**EXERCISE:**
Answer these questions about the Python data article:
1. What does the article say is critical to receiving buy-in and resources?
2. What tools does the article say this kind of work is often done with?
3. How does the article describe the Pandas library?

Making Sense of Your Data With Python

About

Communication is a massive part of any good security program. Being able to demonstrate successes, failures, and areas of improvement for organizational security posture is critical to receiving buy-in and resources.

One of the best methods for demonstrating security posture is to provide metrics from existing security controls, but this often easier said than done. Many security tools flood us with data, but don’t provide the means to interpret data effectively.

This kind of work is often done through Excel macros and pivot-tables. This method is perfectly fine on a small scale, but can be very difficult to automate and does not scale well. Python can be a great alternative for security analysts to better understand what their tools are telling them, once the learning curve has been surmounted.

What I Will Cover

Pandas Library: one of the premier Python libraries for analyzing and curating data.

**COLLECTED MATERIAL:**
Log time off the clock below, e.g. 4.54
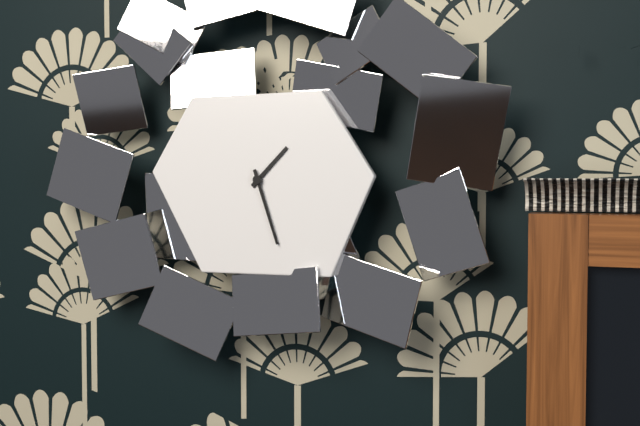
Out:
1.27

**RIGHT ANSWER:**
1. Being able to demonstrate successes, failures, and areas of improvement for organizational security posture.
2. Excel macros and pivot-tables.
3. As one of the premier Python libraries for analyzing and curating data.